:: Data for processing ::

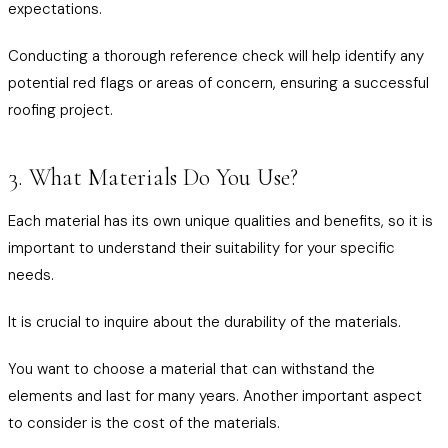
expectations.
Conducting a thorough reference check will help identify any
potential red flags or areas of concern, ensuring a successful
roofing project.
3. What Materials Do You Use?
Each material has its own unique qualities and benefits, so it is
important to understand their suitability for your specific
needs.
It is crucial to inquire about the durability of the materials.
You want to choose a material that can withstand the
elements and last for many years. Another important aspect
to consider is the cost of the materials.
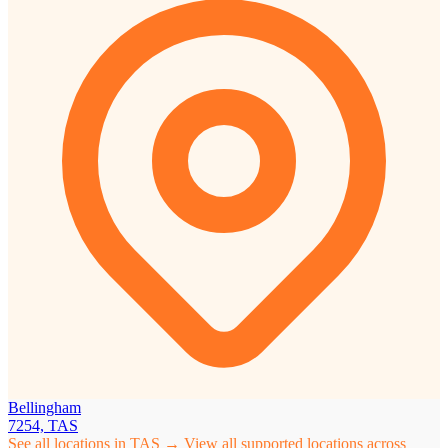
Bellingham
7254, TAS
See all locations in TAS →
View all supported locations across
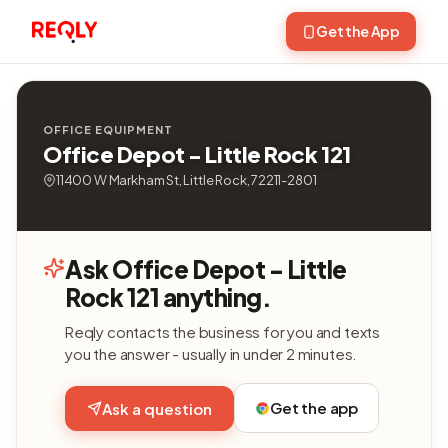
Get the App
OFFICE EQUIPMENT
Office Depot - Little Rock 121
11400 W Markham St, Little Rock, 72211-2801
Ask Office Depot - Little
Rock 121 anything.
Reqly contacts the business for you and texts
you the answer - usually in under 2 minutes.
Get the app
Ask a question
--
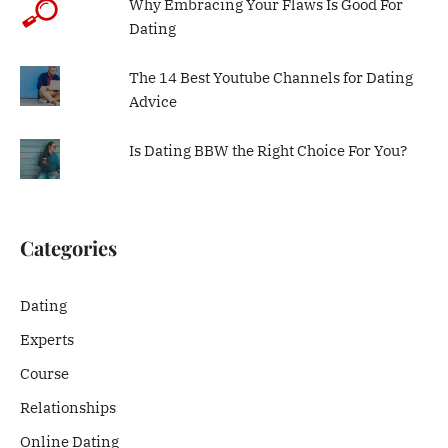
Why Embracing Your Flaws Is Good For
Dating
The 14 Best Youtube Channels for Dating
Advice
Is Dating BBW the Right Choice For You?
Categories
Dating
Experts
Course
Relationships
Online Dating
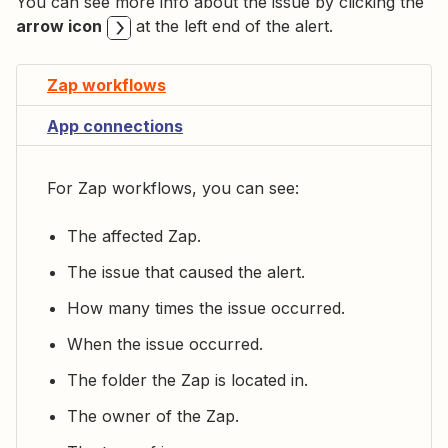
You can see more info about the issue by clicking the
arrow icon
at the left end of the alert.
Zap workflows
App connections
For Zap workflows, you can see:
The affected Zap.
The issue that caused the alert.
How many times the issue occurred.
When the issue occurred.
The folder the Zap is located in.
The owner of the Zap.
--
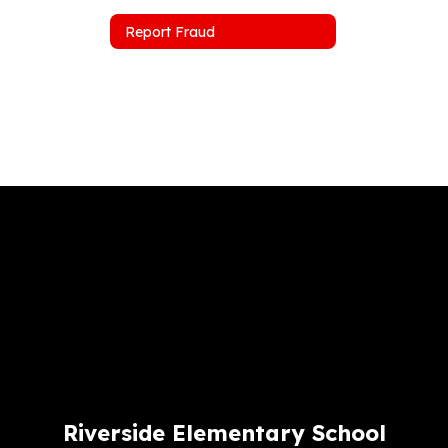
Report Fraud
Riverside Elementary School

:: Task goal ::
Return word for word the lines of the listing above, starting at the line with "Online Dating" and ending at the line with "The folder the Zap is located in.", both included. Pictures do not belong in the copy.

:: Result for this task ::
Online Dating
You can see more info about the issue by clicking the
arrow icon
at the left end of the alert.
Zap workflows
App connections
For Zap workflows, you can see:
The affected Zap.
The issue that caused the alert.
How many times the issue occurred.
When the issue occurred.
The folder the Zap is located in.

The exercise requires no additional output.